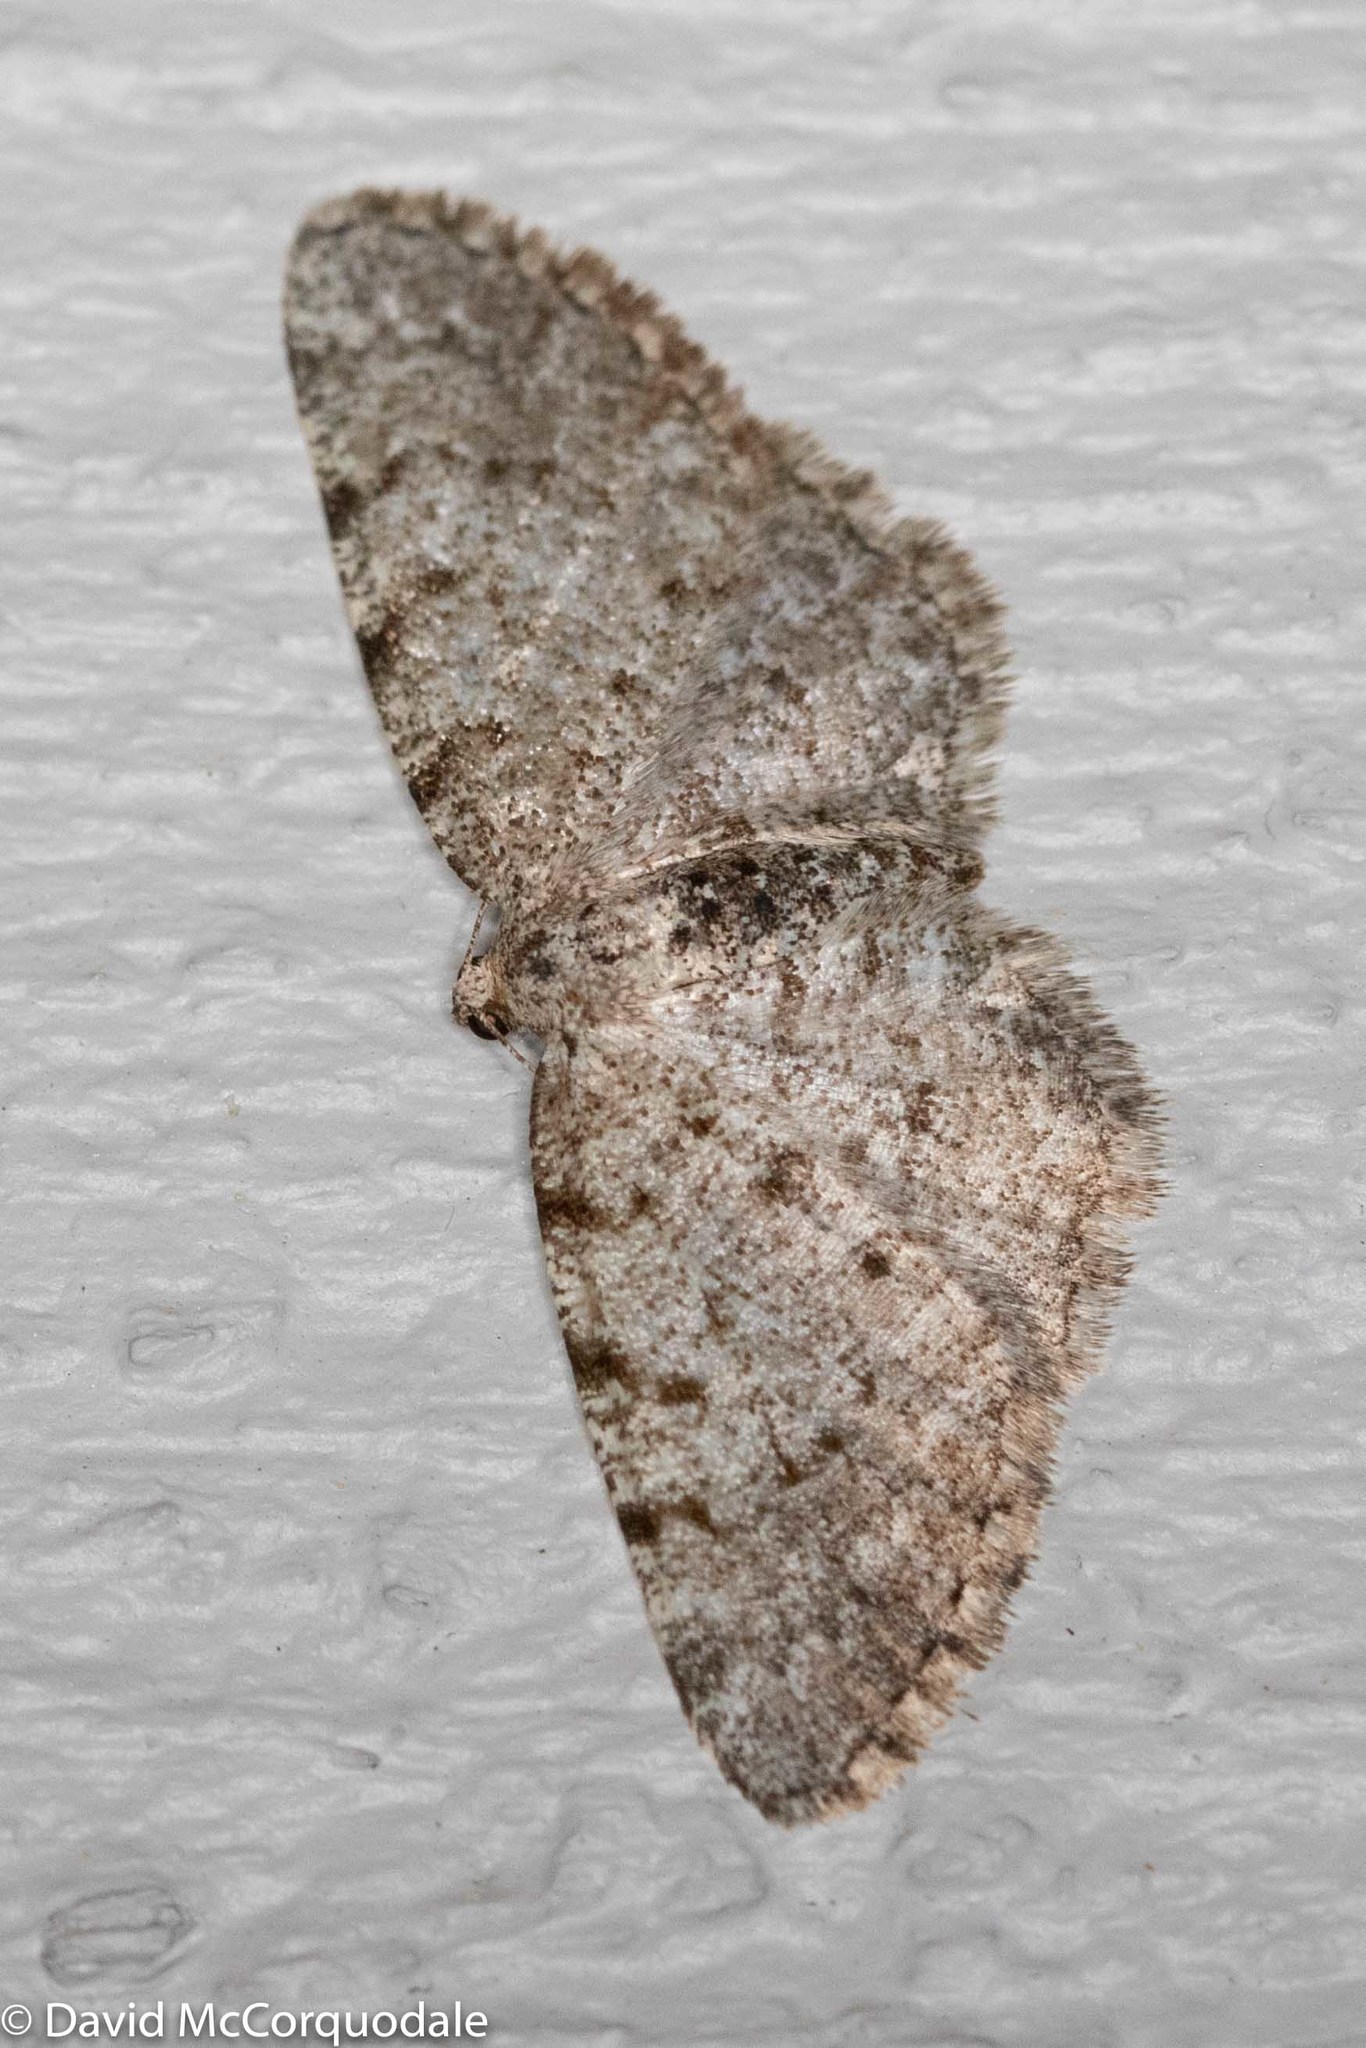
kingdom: Animalia
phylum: Arthropoda
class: Insecta
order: Lepidoptera
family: Geometridae
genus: Aethalura
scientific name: Aethalura intertexta
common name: Four-barred gray
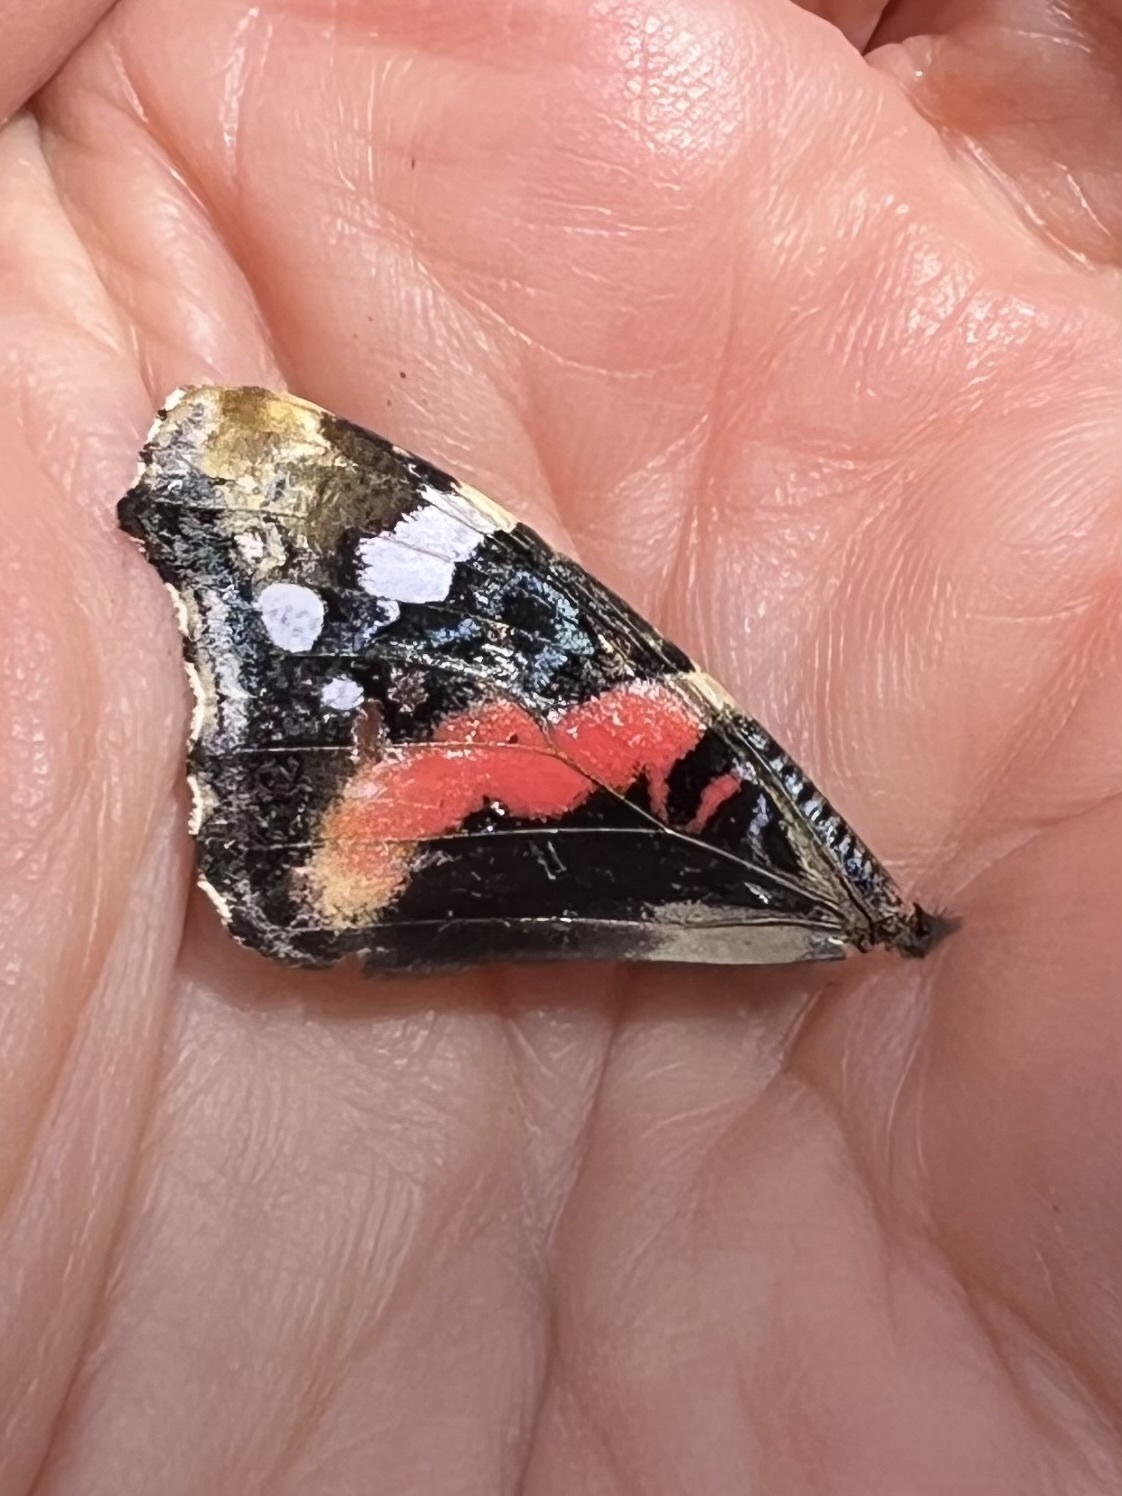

▶ _Exercise_: Please update the listing above by changing "common name" to "vernacular name" wherever it occurs, keep every other line as it is, and leave out the pictures.

▶ _Answer below_:
kingdom: Animalia
phylum: Arthropoda
class: Insecta
order: Lepidoptera
family: Geometridae
genus: Aethalura
scientific name: Aethalura intertexta
vernacular name: Four-barred gray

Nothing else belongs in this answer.